From left: Joe Lewis, Morris Henry Peoples, and Rufus Johnson.
A number of the family came down on Wednesday to prepare for the Saturday meal. A bunch of us spent hours yesterday trimming and seasoning the ribs on folding tables, circling and sprinkling the racks with at least a dozen spices, FedExed here in a large box days ago. It felt like some strange ceremony, bottles in each hand sifting magic dust onto the meat. We sprinkled Old Hickory Smoked Salt and cayenne, paprika and onion powder, Beau Monde and Lawry’s Seasoned Salt, and at least that many more. When I went to pee, one of the younger men warned, “Make sure to wash your hands before,” to general murmurs of assent. “Found that out the hard way last year.”
The elders—three first cousins, as close as brothers—grew up on this land more than seventy years ago. They’d rather be here right now than anyplace else on earth. They were four until a month ago, when Marvin Cummings, Phillip’s father, passed just shy of his ninetieth. Harold is said to have taken it particularly hard. As if by unspoken agreement, no one mentions Marvin. For that matter, no one knew for sure whether Carold, who lives in Denver and is in less-than-perfect health, would make it. When the two others saw him approach in a pickup, they immediately rose and smiled. Before Carold had even come to a stop, Harold called, “Where’d you steal that truck?”
They don’t appear busy, but they are, fulfilling the duties expected of elders since the first reunion. This, near as I can tell, consists of remembering their youth, lamenting the ever-steeper decline in common sense among the young, and, most immediately, keeping the knuckleheaded young men doing the actual cooking on task.
It’s the elders’ job to see that the cooks do theirs correctly. The fire, for instance, requires constant vigilance. It alternately requires stoking, lest it go out, and choking, lest it flare up. Judging the coals, timing the putting on and taking off of meat, when to add green hickory to the fireboxes and in what amount—all this must be done properly. When the first batch of ribs comes off, shreds of meat will be presented to the elders on plates so they may pronounce its fitness. Above all, throughout the day, the elders will repeat the mantra as it was repeated to them, the first and last commandment of barbecue. “Don’t burn the meat.”
Inspecting the ribs.
Over at the pit, the younger men are living up to the elders’ expectations. The fire is still burning hot. “Open those fireboxes,” Harold calls. “Squirt some water in there.” Eddie Peoples retrieves the hose, hooked by its nozzle onto the coop’s wire fence, and squirts. The smoke lessens instantly. But everyone knows it’s just a temporary fix.
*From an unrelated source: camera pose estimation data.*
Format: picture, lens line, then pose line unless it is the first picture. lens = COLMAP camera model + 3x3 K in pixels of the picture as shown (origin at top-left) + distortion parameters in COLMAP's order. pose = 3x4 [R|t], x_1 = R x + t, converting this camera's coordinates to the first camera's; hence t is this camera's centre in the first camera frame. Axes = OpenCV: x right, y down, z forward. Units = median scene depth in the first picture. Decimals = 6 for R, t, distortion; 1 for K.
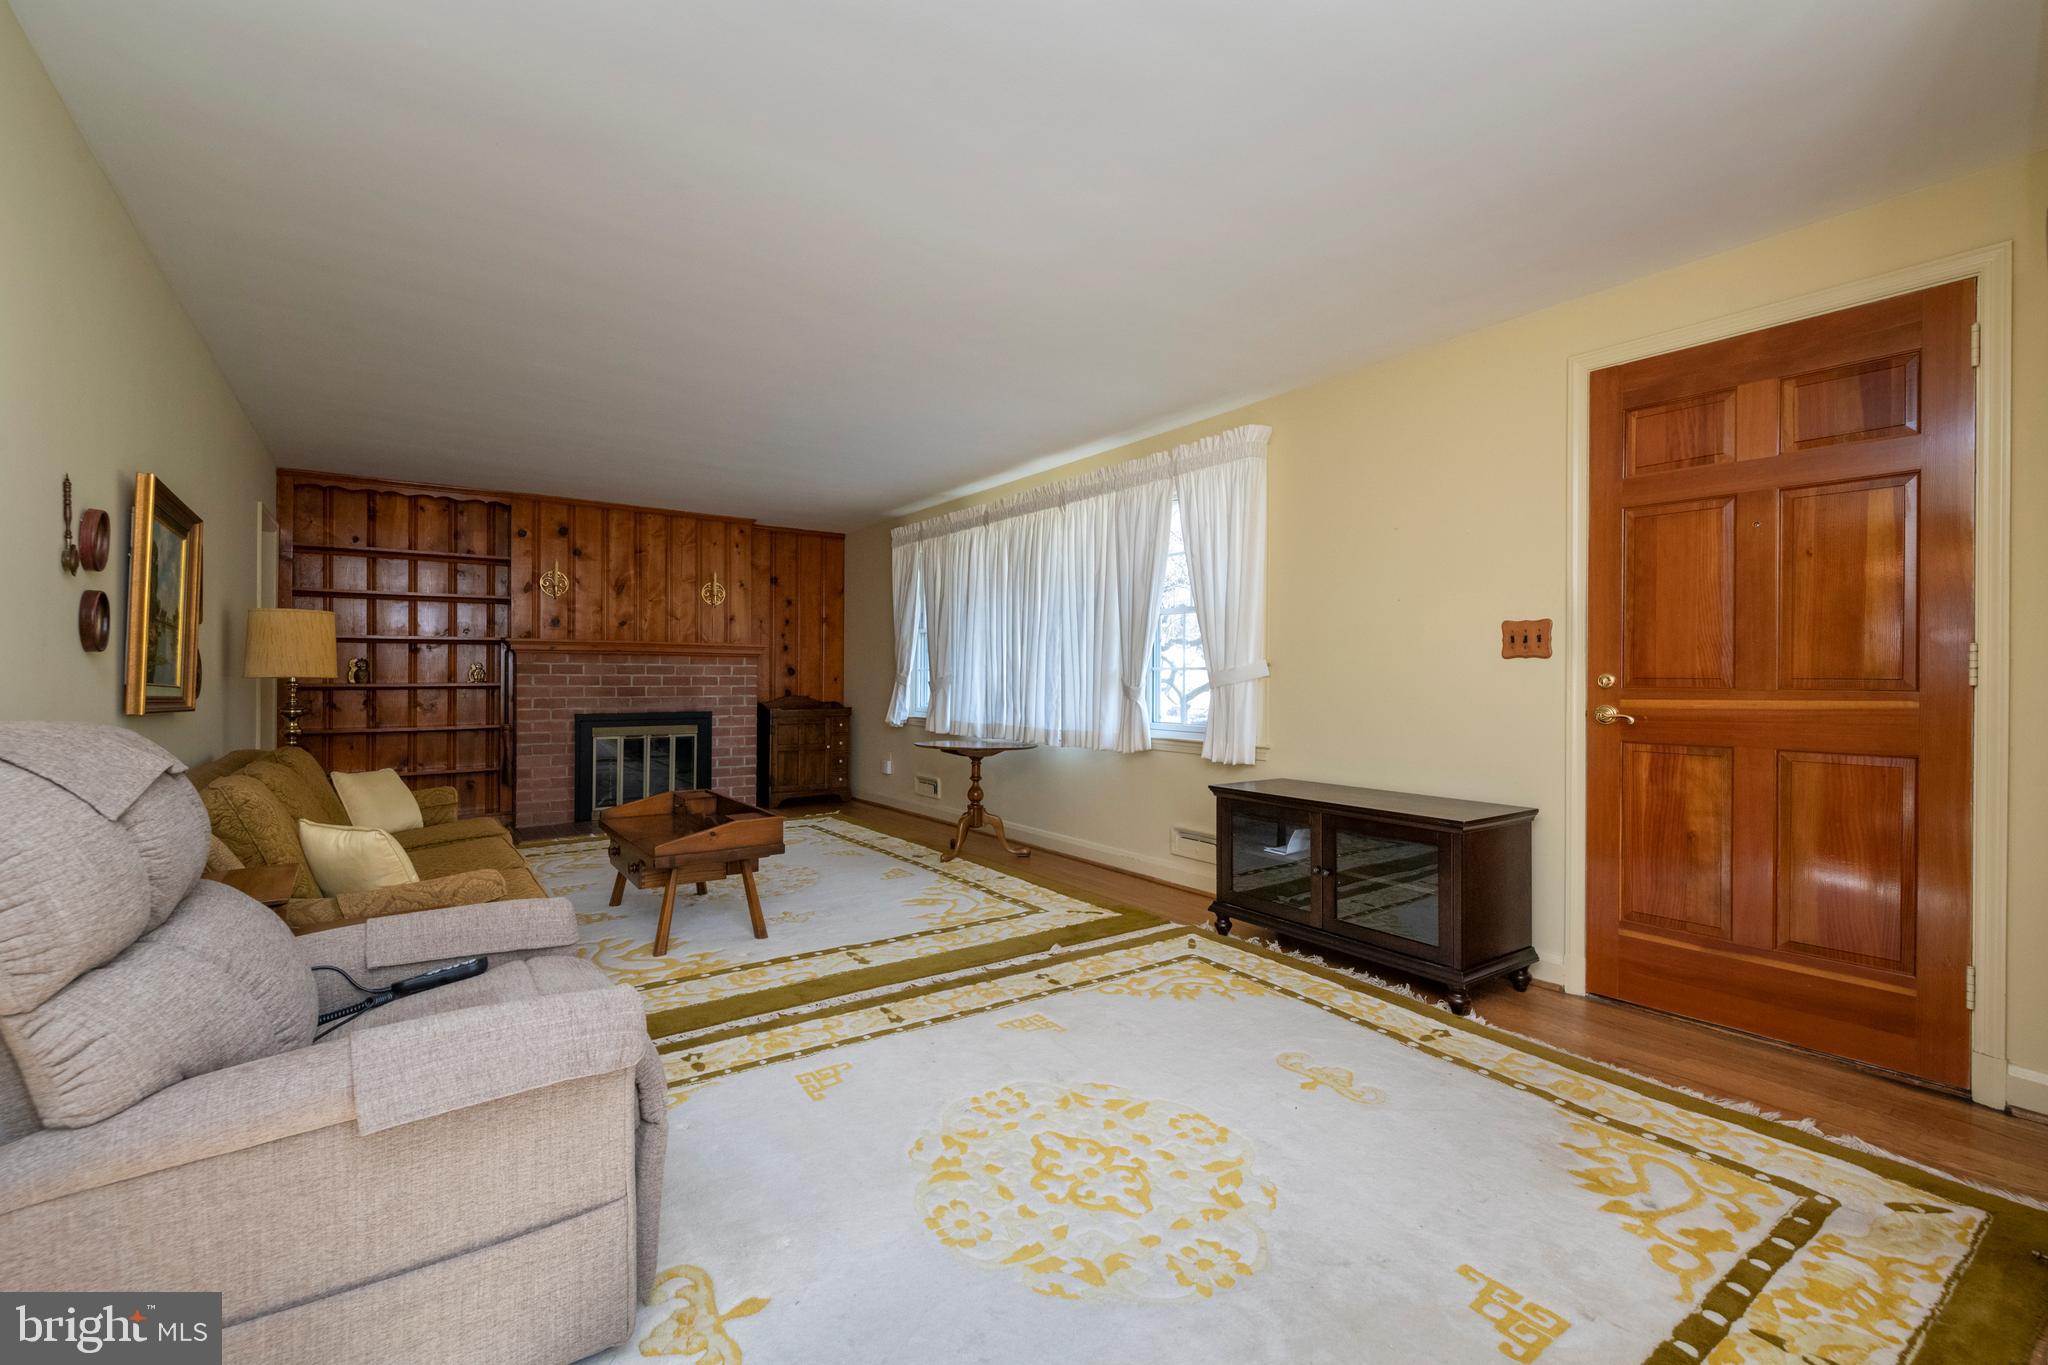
lens RADIAL K [[872.0, 0, 1027.5], [0, 872.0, 673.9], [0, 0, 1]] dist [0.008745, -0.004386]
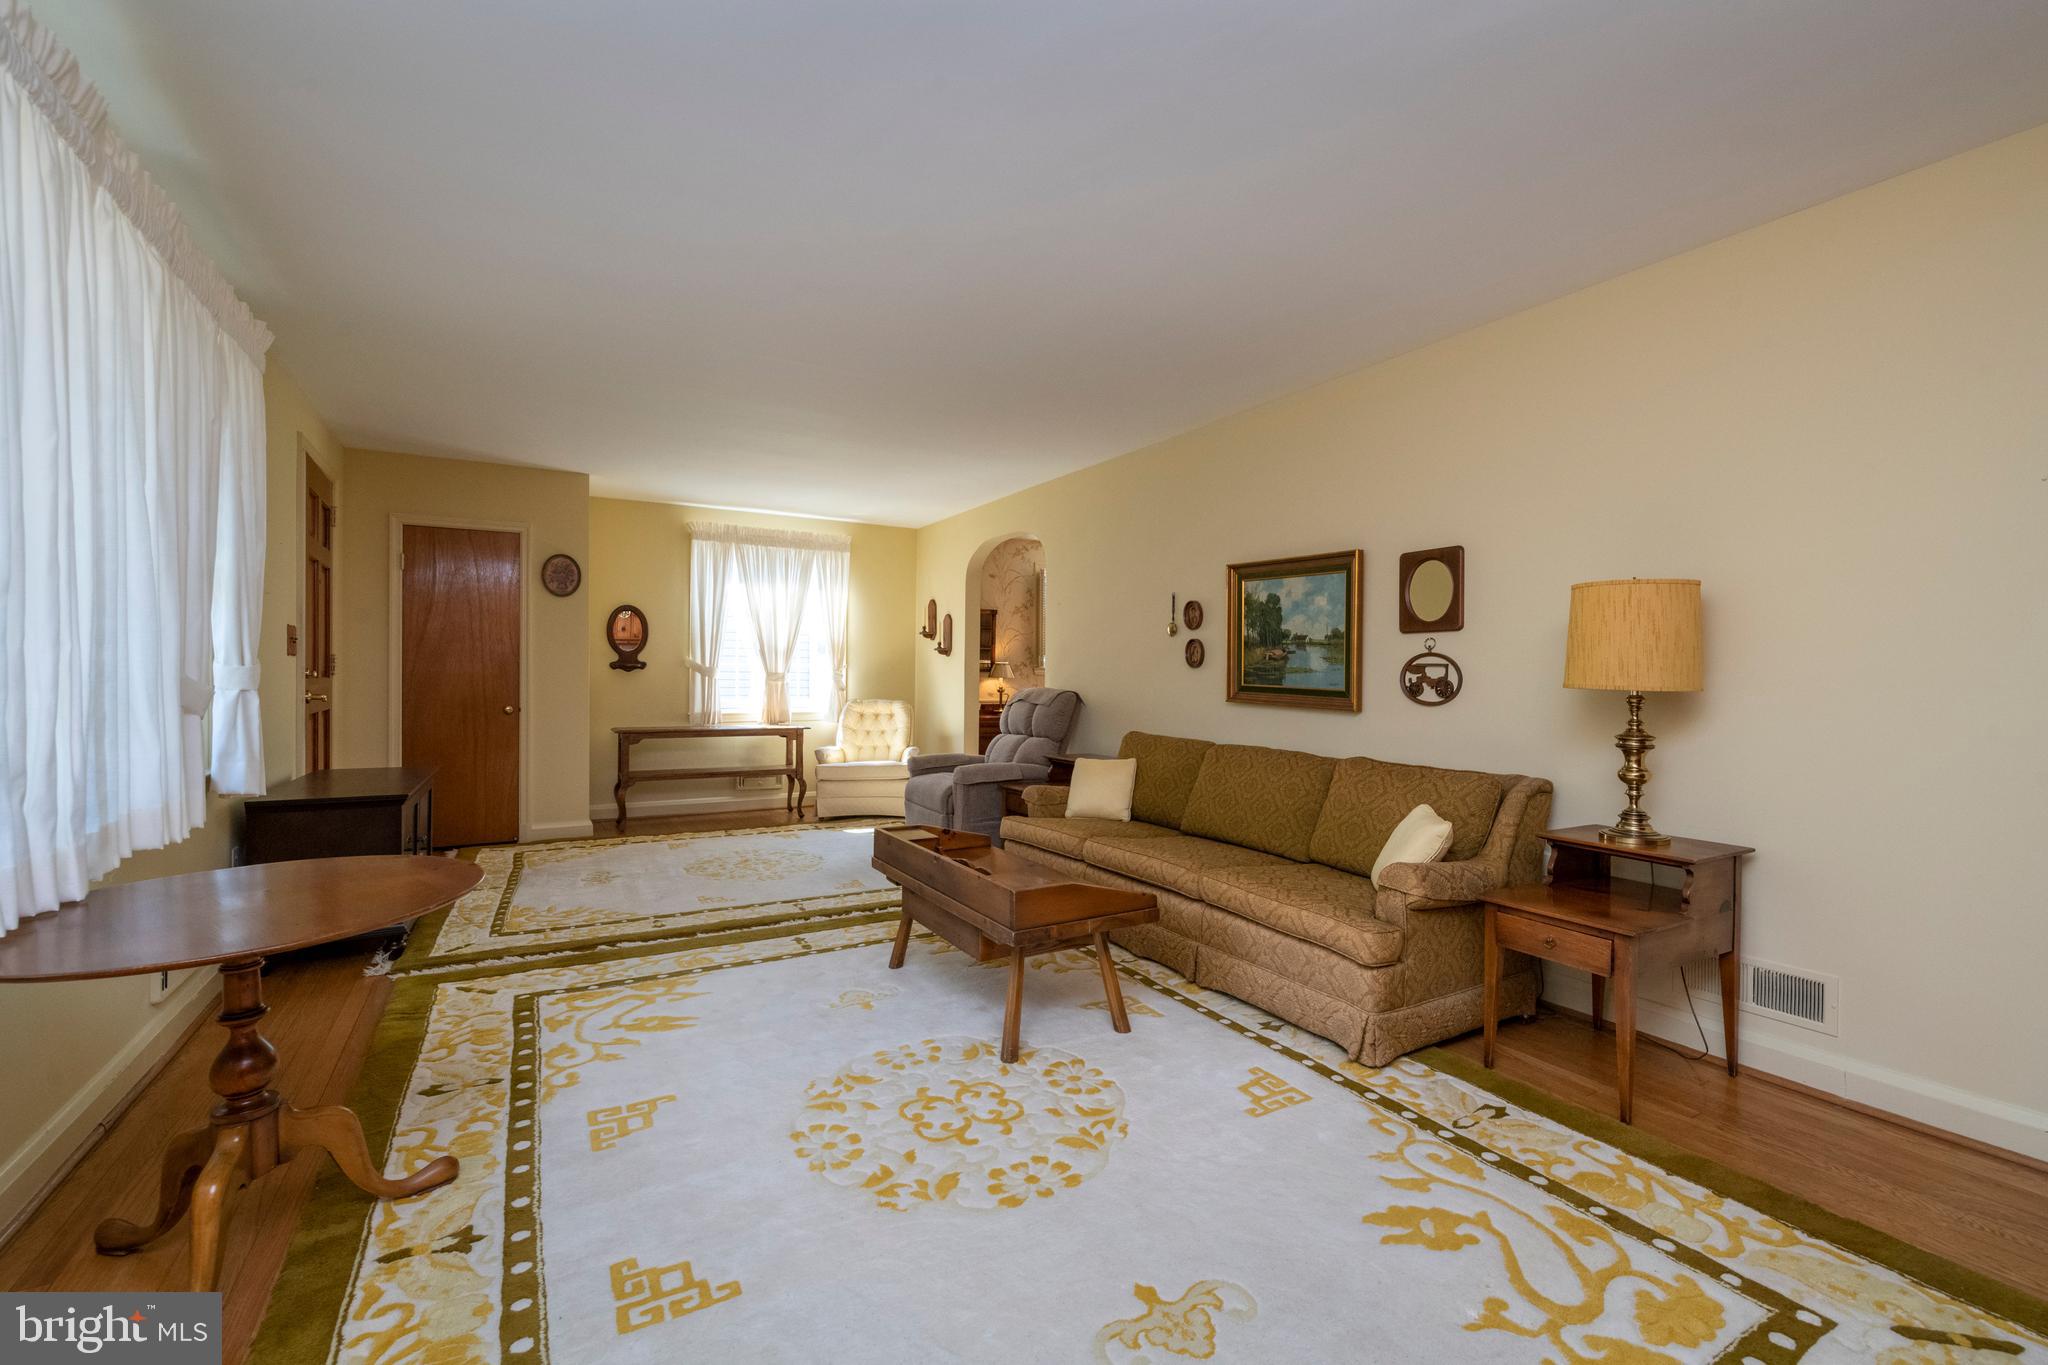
lens RADIAL K [[872.0, 0, 1023.5], [0, 872.0, 688.0], [0, 0, 1]] dist [0.008745, -0.004386]
pose [[-0.995222, -0.012403, 0.096846, -0.455119], [-0.011327, 0.999868, 0.011654, 0.001794], [-0.096977, 0.010501, -0.995231, 1.646828]]
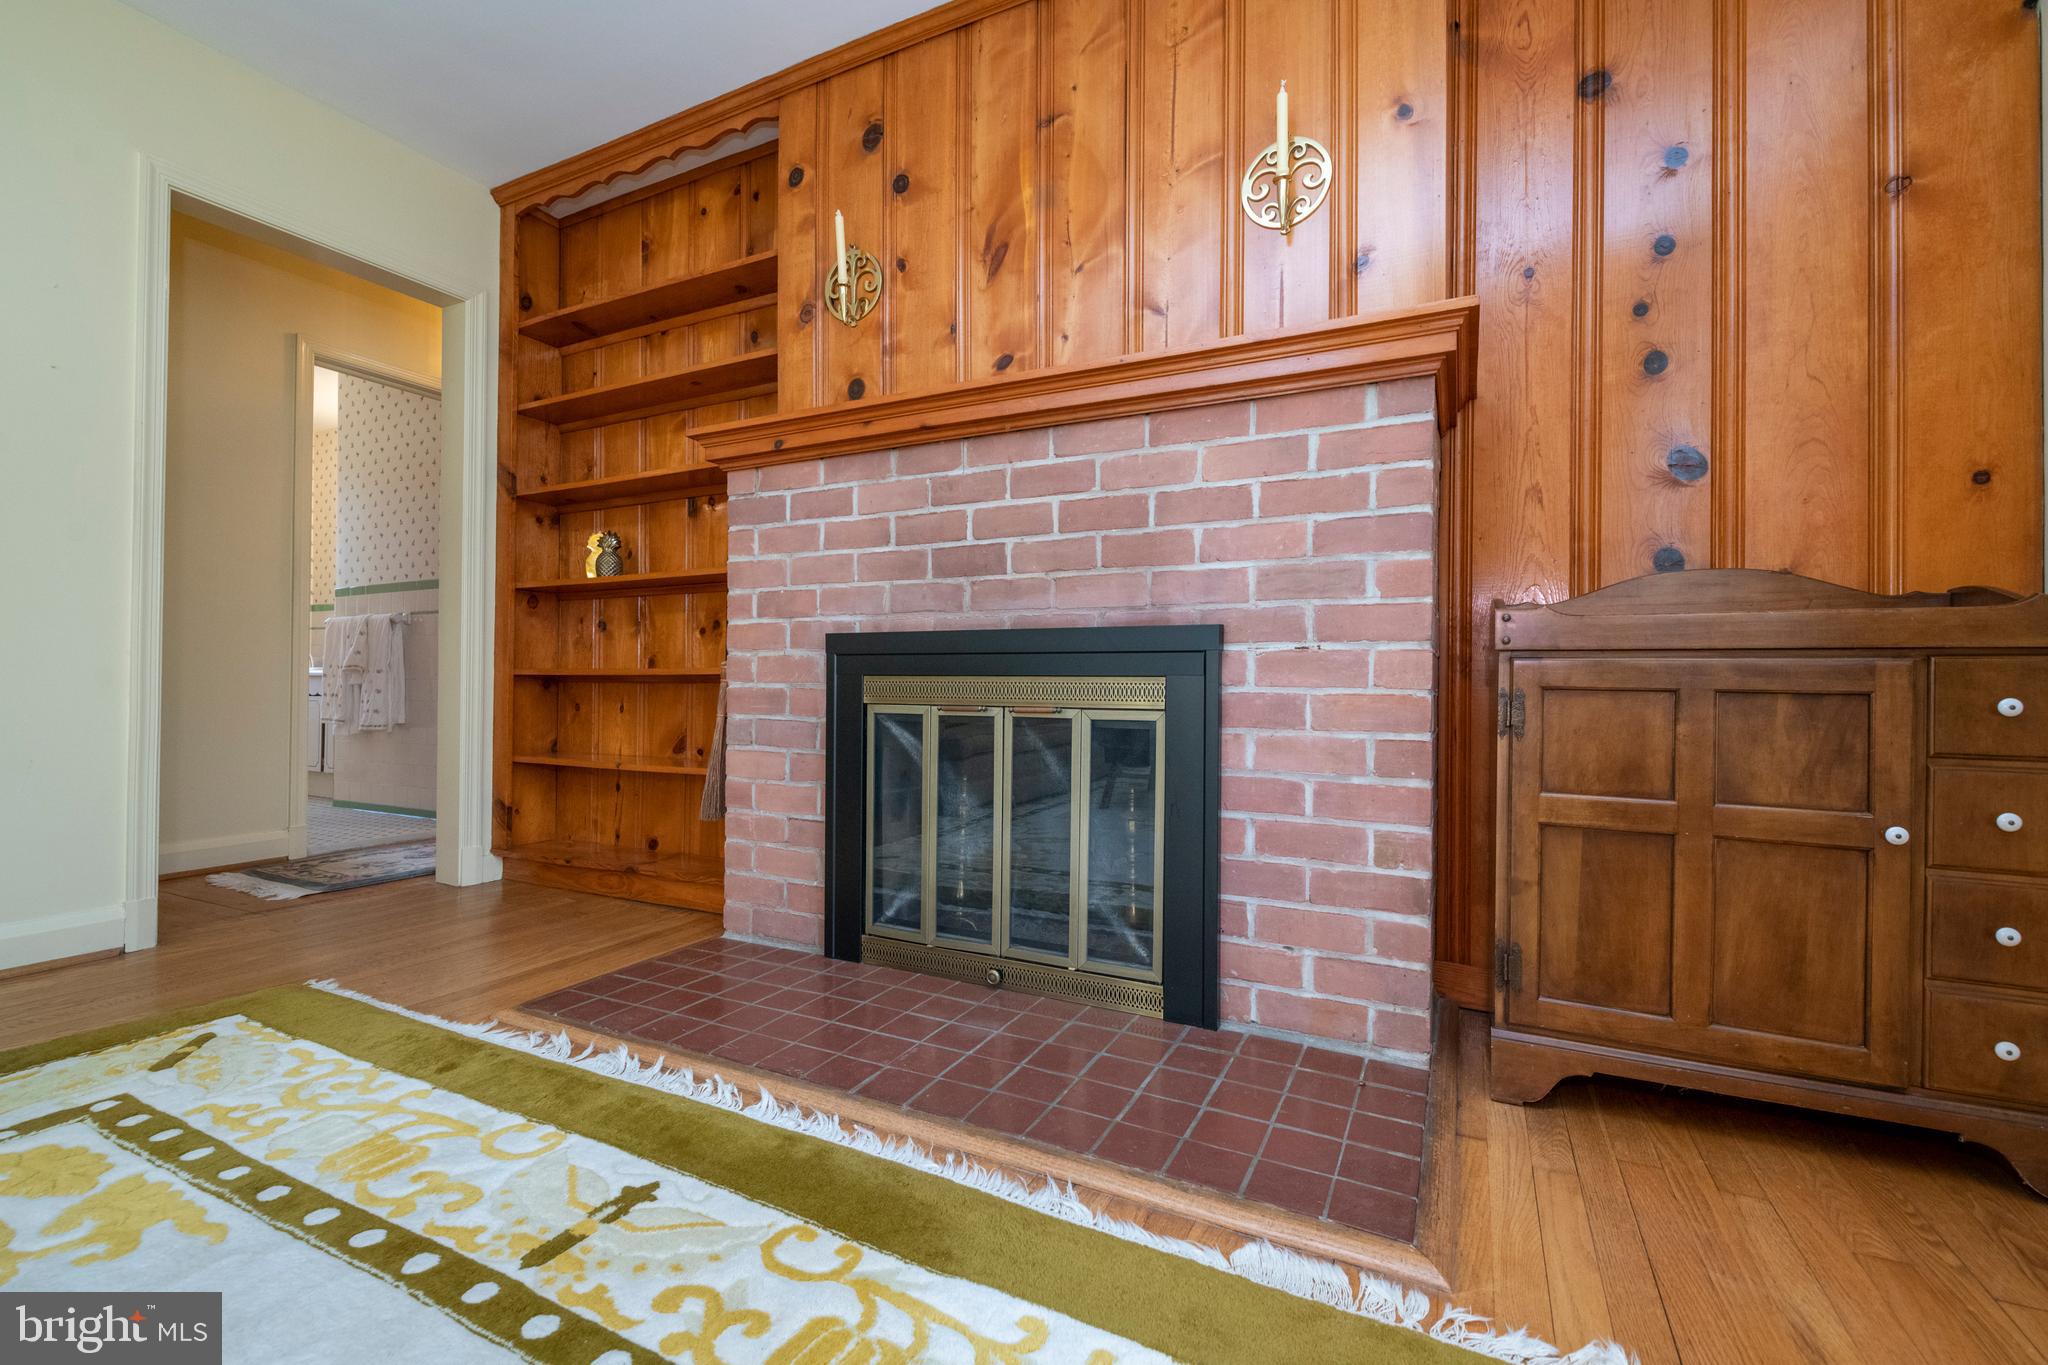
lens RADIAL K [[872.0, 0, 1036.8], [0, 872.0, 673.7], [0, 0, 1]] dist [0.008745, -0.004386]
pose [[0.458569, -0.005210, -0.888644, -0.283363], [-0.001207, 0.999978, -0.006486, 0.098268], [0.888658, 0.004047, 0.458553, 1.421770]]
The charcoal nearest the firebox caught fine, Phillip explains. The problem is, it won’t spread to the briquettes at the other end. He’s wearing gloves and an apron, a towel slung over one shoulder. The heat is staggering. If you’re on the upwind side of the pit, you’re fine. But where Phillip is standing, the smoke is overwhelming. You really need one of the better OSHA-rated respirators, preferably with replaceable filters. The two canisters are welded together and have intricate iron curlicues connecting the two chimneys, rather like a very small version of the kind of fence you see around old graveyards. The pit is mounted on a trailer whose tires are sunk half an inch deep into the hard ground. It hasn’t moved in a long time.
After a few more minutes of trying to redistribute coals to get the uncooperative briquettes on board, Phillip’s frustration gets the best of him.
“Where y’all buy this sorry-ass charcoal?” he asks loudly.
“Walmart,” Harold says placidly.
“What kind is it?”
“We need charcoal that works,” Phillip says. “Kingsford cost a bit more but at least it works. This stuff won’t even catch.”
“Don’t need expensive if you know what you’re doing,” Harold says imperturbably.
“If you know what you’re doing, you know cheapest not always best one to buy,” Phillip retorts. Harold’s face remains impassive. Phillip, as if realizing he may have come close to contradicting an elder—something you do not do—goes back to his fire.
“Don’t burn the meat,” Harold calls.
Phillip Cummings keeps the flames at bay.
The elders are worried about what comes after them. The thing they most want their children and grandchildren to understand is that the land is more than land. The seventy-five acres that Allen Rutledge, born into slavery in 1841, and his son-in-law Tom Peoples acquired—no small feat for black men in Texas shortly after the Civil War—is everything. It’s the outward and tangible sign of an inner and irreplaceable heritage. It’s where the family comes from, who they are, how they have created, sustained, and affirmed themselves for 150 years. Money lights up and vanishes as quick as a firefly. It leaves nothing behind. Land is eternal. I try to imagine what it must have felt like for a black family at that time at the moment they took possession of a parcel of ground. It must have been miraculous. Owning land meant escape from the endless cyclic poverty of sharecropping. It meant a livelihood and conferred standing in the community. A man couldn’t vote unless he owned land. Of course, if he were a black man, he most likely couldn’t vote anyway. But neither could he be so easily dismissed as a man who had no property. And the sacrifice to get it and blood and sweat that had gone into working it for generations meant something and was worthy of safekeeping. Some of the young people understand that. The ones around the ribs and chicken seem to. But they’re the ones who tell me that an increasing number of their peers, who inherit ever-smaller parcels as their number increases, have no interest in their five acres. They’d rather have the money.
From left: Marlon “Bubba” Peoples, Jr., takes a rest; chicken on the coals.
At last, Phillip and Eddie pronounce the fire ready. The first ribs go on and the doors slam shut. Morris Henry—his first name is Morris, but nobody calls him that—retrieves a stepladder, leans it against a hickory, and climbs up to cut boughs. He has bright blue eyes. He is lean and hard from a lifetime of getting up at 5:30 to work. Today he is dressed up, wearing a polo shirt over an undershirt. Yesterday, he wore a denim shirt whose collar and left cuff were worn into something more like lace than cloth. But Morris Henry is a farmer, and the shirt still worked. Seeing the elder climbing, a number of young men rush over to help. Morris Henry, looking irritated, shoos them away. “Where y’all when there’s real work to be done?”
A while later, Phillip calls me over. He explains that you cook ribs mostly by color. “You want the tips, the bone, to change from tan to brown. And the top, where the meat’s the thickest at the center? You want that dark red with just a little bit of char on it.” He flips the racks, and we’re both overcome by smoke before he can explain about the underside. “Why y’all cryin’?” calls Wayne, Phillip’s older brother.
“You come over and I’ll give you some of this hickory smoke,” Phillip says. “See if you don’t cry.”